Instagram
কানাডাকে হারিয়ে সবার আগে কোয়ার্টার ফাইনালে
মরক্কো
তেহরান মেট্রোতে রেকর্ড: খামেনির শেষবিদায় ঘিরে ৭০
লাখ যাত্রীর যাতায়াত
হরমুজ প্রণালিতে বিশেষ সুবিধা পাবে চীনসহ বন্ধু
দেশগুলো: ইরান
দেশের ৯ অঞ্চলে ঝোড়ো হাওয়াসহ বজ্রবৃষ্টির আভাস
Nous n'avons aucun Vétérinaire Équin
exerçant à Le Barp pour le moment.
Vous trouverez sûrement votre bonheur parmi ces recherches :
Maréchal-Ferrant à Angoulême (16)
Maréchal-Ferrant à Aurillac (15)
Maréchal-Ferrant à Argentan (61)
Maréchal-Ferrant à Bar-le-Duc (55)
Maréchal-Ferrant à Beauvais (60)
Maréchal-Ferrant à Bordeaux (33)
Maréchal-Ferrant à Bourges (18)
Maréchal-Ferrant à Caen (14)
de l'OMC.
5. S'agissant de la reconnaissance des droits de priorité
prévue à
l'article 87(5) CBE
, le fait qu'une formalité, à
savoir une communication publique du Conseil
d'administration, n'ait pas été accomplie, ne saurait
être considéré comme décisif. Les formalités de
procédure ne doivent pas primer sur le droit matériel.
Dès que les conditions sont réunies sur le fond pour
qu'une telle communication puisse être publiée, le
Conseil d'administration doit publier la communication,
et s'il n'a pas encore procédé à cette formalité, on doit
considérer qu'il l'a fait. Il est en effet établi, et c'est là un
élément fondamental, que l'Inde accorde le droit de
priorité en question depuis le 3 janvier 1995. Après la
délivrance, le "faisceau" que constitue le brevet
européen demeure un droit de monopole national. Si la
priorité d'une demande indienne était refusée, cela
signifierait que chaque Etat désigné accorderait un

### Requirement
Reproduce word for word the material above, beginning with the line that contains "Maréchal-Ferrant à Aurillac (15)" and ending with the line that contains "et s'il n'a".

### Result
Maréchal-Ferrant à Aurillac (15)
Maréchal-Ferrant à Argentan (61)
Maréchal-Ferrant à Bar-le-Duc (55)
Maréchal-Ferrant à Beauvais (60)
Maréchal-Ferrant à Bordeaux (33)
Maréchal-Ferrant à Bourges (18)
Maréchal-Ferrant à Caen (14)
de l'OMC.
5. S'agissant de la reconnaissance des droits de priorité
prévue à
l'article 87(5) CBE
, le fait qu'une formalité, à
savoir une communication publique du Conseil
d'administration, n'ait pas été accomplie, ne saurait
être considéré comme décisif. Les formalités de
procédure ne doivent pas primer sur le droit matériel.
Dès que les conditions sont réunies sur le fond pour
qu'une telle communication puisse être publiée, le
Conseil d'administration doit publier la communication,
et s'il n'a pas encore procédé à cette formalité, on doit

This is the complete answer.